Il team è formato fondamentalmente da giornalisti freelance trentenni, ovviamente sempre alle prese con la precarietà di questo mestiere. Due anni fa si sono incontrati quasi per caso alla Conferenza Mondiale del Giornalismo di Inchiesta di GIJ Network organizzata a Kiev. Erano gli unici italiani. Hanno pensato: perché no?

Centro Hermes

"Al momento stiamo lavorando tutti su una base volontaria, ma collaborando anche con specialisti della raccolta fondi. In Europa poi la situazione del settore è sempre più difficile. È un disastro sia per pubblicare, che trovare spazio e contributi. Stiamo cercando di diventare indipendenti anche da quel punto di vista", prosegue Anesi. Ecco il motivo per cui sono presenti anche su la piattaforma di crowdfunding Indiegogo.

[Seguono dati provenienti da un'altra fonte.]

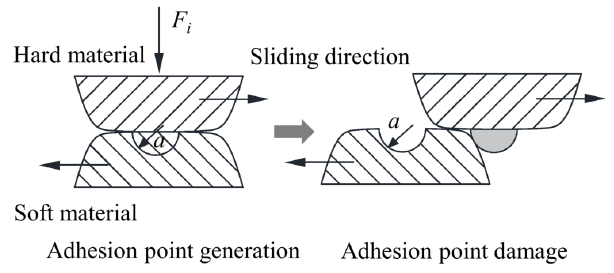
Figure 3. Archard adhesion wear theoretical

Due grandi inchieste sono già state pubblicate dai grandi quotidiani, come ad esempio The Guardian e Il Fatto Quotidiano. Quella sul triplo concentrato di pomodoro cinese che veniva venduto come italiano all'estero e quella della frode alimentare sull'olio d'oliva.

In ogni caso c'è un problema di spazi di pubblicazione. "Al di là del problema economico, le newsroom hanno difficoltà nel fact checking (controllo dei fatti, NdR.). Ma non riguarda solo i media italiani, anche gli stranieri non hanno più le risorse e team di avvocati per un controllo accurato", sottolinea la presidente di Irpileaks.

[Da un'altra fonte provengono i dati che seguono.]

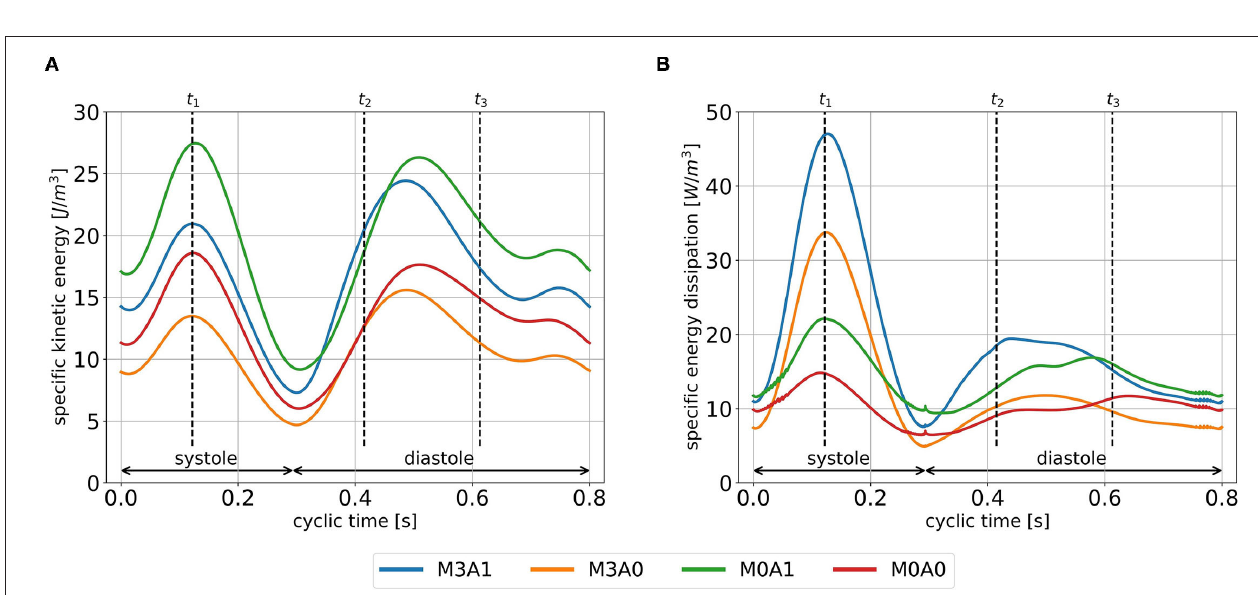
FIGURE 8 | Specific kinetic energy course (A) , and specific energy dissipation (B) averaged over cycles one to eight for all cases. Time points t 1 , t 2 , and t 3 mark peak systole, peak E-wave, and diastasis, respectively.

E qui si torna alle regole per fare buona informazione. "Fare un'inchiesta non vuol dire pubblicare tutti i documenti sensibili dando informazioni di ogni genere in pasto a chiunque. Sia perché potrebbero non essere comprese, sia perché è giusto che ci sia il fact cecking e il controllo di ciò che è giusto tutelare della persona o le aziende coinvolte. Senza contare ciò che è giusto che il pubblico sappia", conclude Anesi.

"Perché in qualche modo credo che ci voglia un filtro giornalistico, un'analisi per far capire ciò che è importante e ciò che no".

The Newsroom

Prossime inchieste in caldo? Almeno due già completate: una sulle energie alternative, il solare, e l'altra su una grande multinazionale italiana. Sono nei cassetti dei grandi quotidiani a frollare. Con il rischio che qualche grande quotidiano di oltre confine possa avere il tempo di bruciare sul tempo il mondo dell'informazione italiana.

"Un giornalista che ha un'opinione non è un fenomeno nuovo", dice Charlie Skinner, il presidente della divisione News del canale televisivo ACN nella nuova serie televisiva The Newsroom."Murrow ne ebbe una e fu la fine di McCarthy. Cronkite ne ebbe una e fu la fine del Vietnam.

"Io non sono come quegli uomini", risponde l'anchorman del notiziario News Night, Will McAvoy.

"Scommetto tutti i miei soldi che sbagli. Sai una cosa? Ai vecchi tempi in circa 10 minuti facevamo un'ottima informazione. Sai come? Semplicemente decidevamo di farla".